My kids and their friends are Millennials. I’m always surprised by the negativity in the media surrounding this group. My personal experiences have been far different with the Millennials. What’s not to love about their acceptance of diversity? What’s not to love about their commitment to new experiences? What’s not to love about their willingness to serve? What’s not to love about their ability to fix the VCR or the computer?
This is the group that has taught me how to use Twitter, Facebook, Skype, and an iPhone. They’ve taught me that people don’t need adjectives to describe them. They’ve allowed me to live vicariously through their journeys to all corners of the globe. They’ve clarified that undergraduate college is a chance to explore new passion areas rather than focus on a course of study that will provide the most lucrative jobs. I’ve learned so much more from them than they have from me.

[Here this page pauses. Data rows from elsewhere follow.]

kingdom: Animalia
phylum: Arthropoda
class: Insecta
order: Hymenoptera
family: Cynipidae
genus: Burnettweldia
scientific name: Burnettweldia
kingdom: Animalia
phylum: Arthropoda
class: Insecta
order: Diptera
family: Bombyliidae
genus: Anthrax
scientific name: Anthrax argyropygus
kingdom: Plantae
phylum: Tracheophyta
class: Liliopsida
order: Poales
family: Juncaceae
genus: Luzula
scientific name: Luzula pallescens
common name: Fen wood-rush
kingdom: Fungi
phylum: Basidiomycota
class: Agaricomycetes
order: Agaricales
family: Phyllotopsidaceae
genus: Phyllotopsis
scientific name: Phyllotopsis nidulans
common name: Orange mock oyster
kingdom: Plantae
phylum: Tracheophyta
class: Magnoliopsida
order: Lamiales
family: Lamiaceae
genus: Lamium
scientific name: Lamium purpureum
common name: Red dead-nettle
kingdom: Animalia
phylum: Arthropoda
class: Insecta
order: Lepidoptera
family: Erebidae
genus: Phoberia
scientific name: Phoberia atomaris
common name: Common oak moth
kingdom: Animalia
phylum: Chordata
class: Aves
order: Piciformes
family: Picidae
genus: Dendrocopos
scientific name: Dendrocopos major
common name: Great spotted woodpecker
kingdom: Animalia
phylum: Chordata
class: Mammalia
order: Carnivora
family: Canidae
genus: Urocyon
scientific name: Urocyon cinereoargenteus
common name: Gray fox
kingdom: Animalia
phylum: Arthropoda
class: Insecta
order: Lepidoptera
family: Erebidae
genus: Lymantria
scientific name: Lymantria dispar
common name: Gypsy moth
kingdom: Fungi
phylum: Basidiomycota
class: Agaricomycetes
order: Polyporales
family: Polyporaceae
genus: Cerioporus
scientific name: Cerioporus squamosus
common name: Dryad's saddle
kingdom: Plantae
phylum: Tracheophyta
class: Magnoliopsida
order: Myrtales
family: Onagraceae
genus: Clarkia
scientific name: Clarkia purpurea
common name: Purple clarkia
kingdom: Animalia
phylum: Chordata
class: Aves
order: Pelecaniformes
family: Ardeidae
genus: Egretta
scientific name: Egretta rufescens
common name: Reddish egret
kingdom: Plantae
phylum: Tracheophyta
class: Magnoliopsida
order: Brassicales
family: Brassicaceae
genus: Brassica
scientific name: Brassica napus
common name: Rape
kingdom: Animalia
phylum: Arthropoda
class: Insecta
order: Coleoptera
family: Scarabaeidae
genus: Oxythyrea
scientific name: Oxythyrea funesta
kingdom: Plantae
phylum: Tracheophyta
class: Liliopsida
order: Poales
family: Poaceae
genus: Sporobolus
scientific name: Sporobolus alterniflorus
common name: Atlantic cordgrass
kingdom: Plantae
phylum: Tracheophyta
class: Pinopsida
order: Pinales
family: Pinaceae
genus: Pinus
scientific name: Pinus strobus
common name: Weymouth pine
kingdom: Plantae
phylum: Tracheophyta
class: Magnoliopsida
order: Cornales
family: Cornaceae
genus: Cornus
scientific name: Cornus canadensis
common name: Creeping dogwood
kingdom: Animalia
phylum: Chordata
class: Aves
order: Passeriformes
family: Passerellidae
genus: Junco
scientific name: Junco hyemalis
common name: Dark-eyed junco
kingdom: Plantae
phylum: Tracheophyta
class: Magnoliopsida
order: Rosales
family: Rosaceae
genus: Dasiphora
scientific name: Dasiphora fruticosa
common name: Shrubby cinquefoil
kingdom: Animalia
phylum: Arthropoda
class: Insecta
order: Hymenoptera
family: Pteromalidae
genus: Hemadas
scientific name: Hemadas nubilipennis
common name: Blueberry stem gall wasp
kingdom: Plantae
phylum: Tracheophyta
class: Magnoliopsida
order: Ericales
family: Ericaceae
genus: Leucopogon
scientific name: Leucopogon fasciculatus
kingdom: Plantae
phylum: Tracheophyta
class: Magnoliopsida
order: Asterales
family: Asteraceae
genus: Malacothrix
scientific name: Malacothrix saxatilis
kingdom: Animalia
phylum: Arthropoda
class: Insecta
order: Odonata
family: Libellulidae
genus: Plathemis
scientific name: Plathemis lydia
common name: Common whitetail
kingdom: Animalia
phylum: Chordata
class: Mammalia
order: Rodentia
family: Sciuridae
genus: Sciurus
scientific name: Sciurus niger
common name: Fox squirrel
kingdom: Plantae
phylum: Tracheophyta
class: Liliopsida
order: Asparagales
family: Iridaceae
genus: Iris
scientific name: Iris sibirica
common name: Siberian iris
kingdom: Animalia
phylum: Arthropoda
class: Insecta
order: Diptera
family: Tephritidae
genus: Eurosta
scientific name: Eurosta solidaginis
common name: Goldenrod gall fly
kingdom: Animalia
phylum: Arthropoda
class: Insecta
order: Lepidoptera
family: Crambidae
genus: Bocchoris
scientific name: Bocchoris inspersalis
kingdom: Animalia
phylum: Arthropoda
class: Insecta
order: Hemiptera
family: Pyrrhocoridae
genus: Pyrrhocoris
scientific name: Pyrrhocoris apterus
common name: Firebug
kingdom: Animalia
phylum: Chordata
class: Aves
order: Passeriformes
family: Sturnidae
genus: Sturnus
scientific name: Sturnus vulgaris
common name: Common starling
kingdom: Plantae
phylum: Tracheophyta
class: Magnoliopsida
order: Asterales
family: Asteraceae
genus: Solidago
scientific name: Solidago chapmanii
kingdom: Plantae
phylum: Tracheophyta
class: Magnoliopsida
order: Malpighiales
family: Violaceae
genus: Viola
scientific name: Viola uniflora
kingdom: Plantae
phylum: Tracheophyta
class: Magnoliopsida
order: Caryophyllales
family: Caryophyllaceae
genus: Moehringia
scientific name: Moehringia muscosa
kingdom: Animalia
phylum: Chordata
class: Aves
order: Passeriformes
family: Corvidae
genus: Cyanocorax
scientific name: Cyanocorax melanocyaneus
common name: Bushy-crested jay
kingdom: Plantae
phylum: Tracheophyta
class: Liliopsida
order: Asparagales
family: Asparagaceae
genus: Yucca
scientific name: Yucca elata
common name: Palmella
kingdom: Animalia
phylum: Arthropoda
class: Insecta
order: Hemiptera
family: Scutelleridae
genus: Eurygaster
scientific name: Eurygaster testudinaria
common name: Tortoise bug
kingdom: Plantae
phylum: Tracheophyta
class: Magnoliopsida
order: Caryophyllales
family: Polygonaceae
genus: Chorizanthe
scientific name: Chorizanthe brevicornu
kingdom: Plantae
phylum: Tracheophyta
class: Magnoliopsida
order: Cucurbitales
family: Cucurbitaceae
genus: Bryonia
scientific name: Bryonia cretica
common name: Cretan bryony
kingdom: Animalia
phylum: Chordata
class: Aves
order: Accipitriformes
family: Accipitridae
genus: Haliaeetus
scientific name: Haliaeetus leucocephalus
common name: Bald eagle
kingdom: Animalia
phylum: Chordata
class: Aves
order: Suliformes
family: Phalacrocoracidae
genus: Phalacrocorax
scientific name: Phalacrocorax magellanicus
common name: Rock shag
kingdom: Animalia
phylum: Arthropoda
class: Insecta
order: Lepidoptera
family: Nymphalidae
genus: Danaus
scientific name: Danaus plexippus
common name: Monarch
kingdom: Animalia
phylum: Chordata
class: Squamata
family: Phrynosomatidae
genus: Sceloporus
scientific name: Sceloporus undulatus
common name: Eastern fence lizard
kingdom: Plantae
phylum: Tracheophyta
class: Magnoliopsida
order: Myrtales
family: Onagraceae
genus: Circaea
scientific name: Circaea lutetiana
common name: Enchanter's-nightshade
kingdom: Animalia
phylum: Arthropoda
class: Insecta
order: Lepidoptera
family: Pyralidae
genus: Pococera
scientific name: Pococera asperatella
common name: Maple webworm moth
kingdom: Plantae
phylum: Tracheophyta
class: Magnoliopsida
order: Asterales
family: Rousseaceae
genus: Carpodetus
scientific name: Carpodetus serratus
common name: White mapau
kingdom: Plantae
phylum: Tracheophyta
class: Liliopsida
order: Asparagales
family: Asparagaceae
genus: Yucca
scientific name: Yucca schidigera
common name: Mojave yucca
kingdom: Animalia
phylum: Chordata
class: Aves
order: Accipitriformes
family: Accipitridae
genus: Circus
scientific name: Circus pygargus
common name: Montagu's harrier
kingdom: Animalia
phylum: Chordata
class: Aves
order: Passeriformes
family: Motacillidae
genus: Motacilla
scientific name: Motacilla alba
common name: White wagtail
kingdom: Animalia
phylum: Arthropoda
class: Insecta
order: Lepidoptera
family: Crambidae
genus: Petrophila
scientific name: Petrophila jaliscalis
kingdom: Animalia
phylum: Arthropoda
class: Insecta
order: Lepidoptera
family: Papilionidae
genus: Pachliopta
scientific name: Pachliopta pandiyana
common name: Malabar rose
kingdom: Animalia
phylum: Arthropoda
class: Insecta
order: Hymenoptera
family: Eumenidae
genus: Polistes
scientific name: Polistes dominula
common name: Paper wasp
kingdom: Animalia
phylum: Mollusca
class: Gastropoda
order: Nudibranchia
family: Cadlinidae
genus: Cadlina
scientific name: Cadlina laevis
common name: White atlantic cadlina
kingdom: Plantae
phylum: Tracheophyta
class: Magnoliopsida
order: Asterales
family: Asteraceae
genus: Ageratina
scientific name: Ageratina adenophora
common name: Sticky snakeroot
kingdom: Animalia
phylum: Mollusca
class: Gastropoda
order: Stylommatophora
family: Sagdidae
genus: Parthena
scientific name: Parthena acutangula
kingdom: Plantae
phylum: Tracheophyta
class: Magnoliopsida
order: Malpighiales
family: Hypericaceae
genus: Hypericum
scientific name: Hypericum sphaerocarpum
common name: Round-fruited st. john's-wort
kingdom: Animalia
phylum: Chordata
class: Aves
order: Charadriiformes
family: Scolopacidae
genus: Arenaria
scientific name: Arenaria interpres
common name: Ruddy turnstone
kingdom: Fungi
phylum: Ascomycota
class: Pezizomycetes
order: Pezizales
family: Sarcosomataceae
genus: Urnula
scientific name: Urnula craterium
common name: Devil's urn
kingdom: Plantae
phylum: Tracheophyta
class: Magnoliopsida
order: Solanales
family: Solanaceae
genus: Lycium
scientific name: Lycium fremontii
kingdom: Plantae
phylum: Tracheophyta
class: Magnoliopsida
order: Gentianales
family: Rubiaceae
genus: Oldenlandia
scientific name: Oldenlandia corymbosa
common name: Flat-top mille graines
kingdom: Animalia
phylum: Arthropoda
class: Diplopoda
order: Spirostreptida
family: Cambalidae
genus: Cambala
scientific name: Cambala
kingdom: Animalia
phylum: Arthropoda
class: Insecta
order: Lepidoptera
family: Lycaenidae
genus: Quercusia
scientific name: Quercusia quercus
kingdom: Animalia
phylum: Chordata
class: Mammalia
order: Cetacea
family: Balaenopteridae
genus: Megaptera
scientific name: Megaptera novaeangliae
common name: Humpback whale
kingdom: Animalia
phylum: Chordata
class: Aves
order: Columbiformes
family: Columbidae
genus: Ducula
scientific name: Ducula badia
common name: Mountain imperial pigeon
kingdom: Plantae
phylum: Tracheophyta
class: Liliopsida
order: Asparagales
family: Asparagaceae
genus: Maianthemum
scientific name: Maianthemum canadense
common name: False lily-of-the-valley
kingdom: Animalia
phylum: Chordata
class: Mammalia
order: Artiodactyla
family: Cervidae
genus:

Today I had a chance to hear Van Jones speak at a conference. Mr. Jones is an American environmental advocate, civil rights activist, and attorney. He has served Special Advisor for Green Jobs for President Obama and holds an appointment at Princeton University. He is also the bestselling author of the Green Collar Economy. As I sat down for the lecture, I expected to hear a discussion about sustainability and livable communities, but quickly Mr. Jones took the conversation to a different place.
Only blocks from the balcony where Dr. King was assassinated in 1968, Mr. Jones began to talk to an “exploited class of citizens.” At that point, I thought this might have been a civil rights lecture, but then he went on to explain that this “exploited class of citizens are called interns and they are geniuses.” As a parent of Millennials, I know only too well that many of them find themselves in long-term internships after graduation from college. The largest economic decline since the Great Depression has been hard on this generation. Jobs are limited. Many of them toil for little or no pay to gain precious experience for their resumes.
Mr. Jones went on to explain that the Millennials will be the paradigm shift that can save us. He is confident that they are the problem solvers of the world and through their access to technology they solve problems collectively. He said, “They have no wealth, but they are building an economy based on sharing.” This is the generation that created crowdsourcing, couchsurfing, smartcars, and Kiva.
The best news of the day came when Van Jones said they will be the dominant political force in this country by 2020 when they will represent one third of registered voters. At that point, this baby boomer heaved a sigh of relief. I know in my heart that my generation’s wealth hoarding, environment damaging, and hate mongering is an unsustainable model. I am ready for a paradigm shift. And I’m very glad to know that the Millennials will be leading that charge.